The biblical case for infant baptism is an argument from plausibility or antecedent probability. The deductions made lead one to conclude that a certain state of affairs is probable, more or less, but not absolutely proven. These deductive steps with regard to infant baptism are as follows:

  1. All agree that the Bible refers to entire households being baptized (because of three explicit passages).
  2. It is altogether reasonable to assume that most households (especially in the ancient world) would include children.
  3. The Bible specifically places children — at least eight times (see above) — within the parameters of those persons included in a household. 
  4. Therefore, it is quite likely that baptisms of entire households would include baptisms of children, at least in some cases, if not in all.
  5. It is quite unlikely that baptisms of entire households (granting the premise that the households can and usually do include children) would never include children.
  6. Therefore, infants (in the greatest likelihood) were baptized, and infant baptism is sanctioned in Scripture and apostolic example.

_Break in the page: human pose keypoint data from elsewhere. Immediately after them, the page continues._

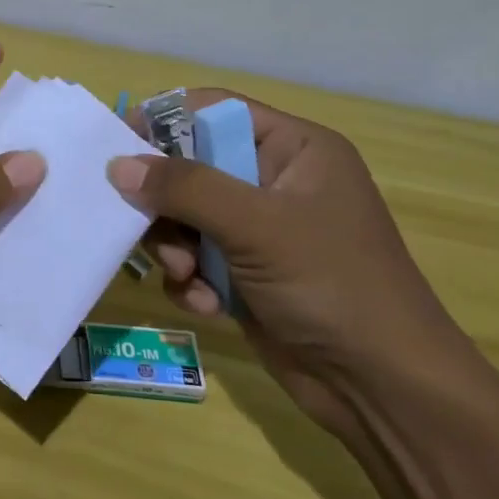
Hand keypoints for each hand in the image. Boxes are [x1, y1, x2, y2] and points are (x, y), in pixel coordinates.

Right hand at [107, 92, 469, 434]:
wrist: (382, 388)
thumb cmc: (332, 285)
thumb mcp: (258, 226)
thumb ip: (185, 188)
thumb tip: (118, 164)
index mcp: (294, 149)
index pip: (212, 111)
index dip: (163, 122)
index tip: (116, 146)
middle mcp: (274, 181)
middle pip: (190, 167)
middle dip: (167, 204)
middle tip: (147, 228)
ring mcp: (259, 230)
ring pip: (184, 217)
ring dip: (175, 248)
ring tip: (188, 277)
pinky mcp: (245, 272)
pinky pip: (194, 258)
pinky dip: (191, 281)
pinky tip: (208, 306)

Plenty of classic Protestant Bible commentaries (in their analyses of Acts 16:15) concur with the argument I have made (since, after all, the historic overwhelmingly majority position among Protestants is infant baptism):

  • Barnes’ Notes on the Bible: No mention is made of their having believed, and the case is one that affords a strong presumptive proof that this was an instance of household or infant baptism. Because: (1) Her believing is particularly mentioned, (2) it is not intimated that they believed, (3) it is manifestly implied that they were baptized because she believed.
  • Expositor’s Greek Testament: As in the case of Cornelius, so here, the household is received as one into the fold of Christ. ... We cannot say whether children or not were included ... but nothing against infant baptism, which rests on a much more definite foundation, can be inferred from such cases …
  • Bengel’s Gnomen: Who can believe that in so many families there was not a single infant? and that the Jews, who were accustomed to circumcise their infants, and the Gentiles, to purify their infants by washings (lustrations), did not also present them for baptism?
  • Pulpit Commentary: This frequent mention of whole households as received into the Church seems necessarily to imply infant baptism. The exhortations to children as members of the Church in Ephesians 6:1, 2, and Colossians 3:20, lead to the same inference.

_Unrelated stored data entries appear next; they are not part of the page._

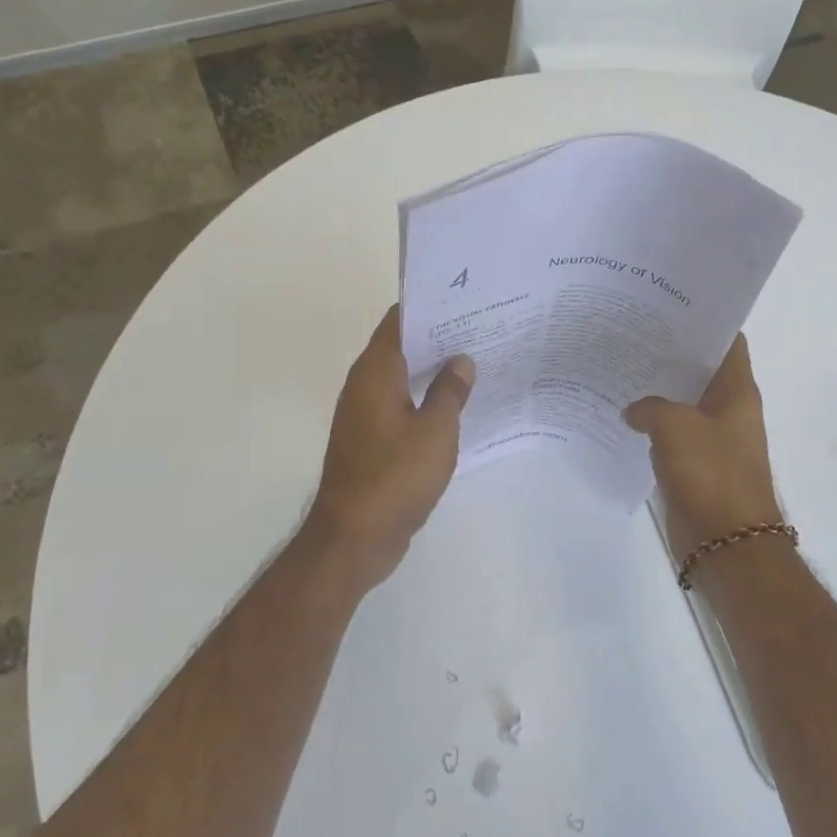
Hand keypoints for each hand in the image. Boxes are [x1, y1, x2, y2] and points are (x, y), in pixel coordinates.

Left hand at [308, 306, 474, 592]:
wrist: (354, 537)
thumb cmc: (395, 477)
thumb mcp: (436, 431)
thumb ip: (450, 391)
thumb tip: (461, 360)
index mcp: (375, 372)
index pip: (399, 320)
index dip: (430, 305)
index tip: (465, 299)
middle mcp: (364, 385)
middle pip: (402, 347)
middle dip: (438, 337)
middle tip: (482, 328)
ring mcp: (365, 414)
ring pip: (402, 378)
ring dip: (433, 370)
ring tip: (477, 362)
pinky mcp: (371, 440)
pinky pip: (401, 406)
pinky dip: (425, 399)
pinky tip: (457, 405)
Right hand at [624, 335, 782, 552]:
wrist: (726, 542)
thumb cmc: (710, 474)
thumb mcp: (675, 426)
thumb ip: (649, 406)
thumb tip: (633, 410)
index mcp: (737, 392)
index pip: (727, 341)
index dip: (703, 320)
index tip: (668, 306)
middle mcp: (729, 410)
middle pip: (700, 370)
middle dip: (670, 353)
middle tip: (631, 333)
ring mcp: (714, 439)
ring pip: (683, 403)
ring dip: (658, 390)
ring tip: (621, 367)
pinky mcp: (696, 464)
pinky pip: (672, 434)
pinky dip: (652, 424)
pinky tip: (623, 414)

Even critics of infant baptism deduced from the “household” passages fairly admit that it can’t be ruled out. Ellicott’s Commentary for English Readers comments on the same passage: “the utmost that can be said is that the language of the writer does not exclude infants.”

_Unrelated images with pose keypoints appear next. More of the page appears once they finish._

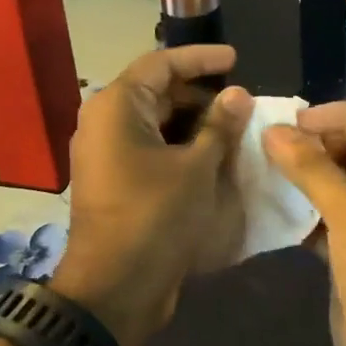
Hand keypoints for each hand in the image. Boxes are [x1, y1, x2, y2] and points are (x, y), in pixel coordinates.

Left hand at [52, 45, 250, 345]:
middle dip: (199, 95)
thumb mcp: (197, 168)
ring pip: (154, 124)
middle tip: (241, 104)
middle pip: (156, 93)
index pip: (160, 64)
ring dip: (193, 124)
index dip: (200, 59)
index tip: (236, 60)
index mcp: (116, 107)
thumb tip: (238, 94)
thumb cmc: (156, 217)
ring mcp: (105, 155)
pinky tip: (212, 158)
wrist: (115, 287)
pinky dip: (179, 148)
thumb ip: (219, 126)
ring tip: (234, 131)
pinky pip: (149, 150)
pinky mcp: (114, 182)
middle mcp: (103, 123)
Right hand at [263, 102, 345, 345]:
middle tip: (270, 145)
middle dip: (316, 144)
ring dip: (304, 177)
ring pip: (337, 185)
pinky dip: (300, 210)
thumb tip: (273, 131)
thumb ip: (312, 169)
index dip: (337, 116)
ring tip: (262, 169)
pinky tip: (269, 208)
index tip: (293, 124)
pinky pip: (325, 218)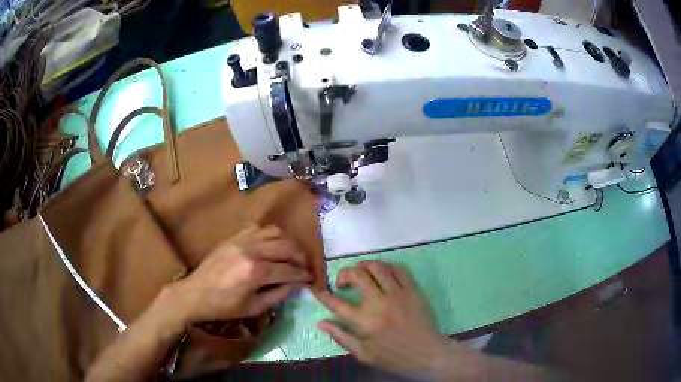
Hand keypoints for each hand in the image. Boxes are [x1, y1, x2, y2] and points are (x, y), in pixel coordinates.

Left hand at [169, 225, 312, 324]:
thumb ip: (278, 294)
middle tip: (305, 266)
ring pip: (274, 232)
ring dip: (288, 242)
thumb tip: (295, 283)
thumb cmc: (224, 307)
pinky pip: (258, 228)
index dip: (303, 274)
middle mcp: (251, 250)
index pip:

The 1909 (Protestant) Hastings’ Dictionary of the Bible (“Baptism”) arrives at the same conclusion as to the inclusion of children in baptism:

From the time of Abraham onwards the Jew had felt it a solemn religious obligation to claim for his sons from their earliest infancy the same covenant relation with God as he himself stood in. There was sufficient parallelism between baptism and circumcision (cf. Colossians 2:11) for the Jewish-Christian father to expect the baptism of his children to follow his own as a matter of course. The Apostle assumes as a fact beyond dispute that the children of believers are ‘holy’ (1 Corinthians 7:14), i.e. under the covenant with God, on the ground of their father’s faith.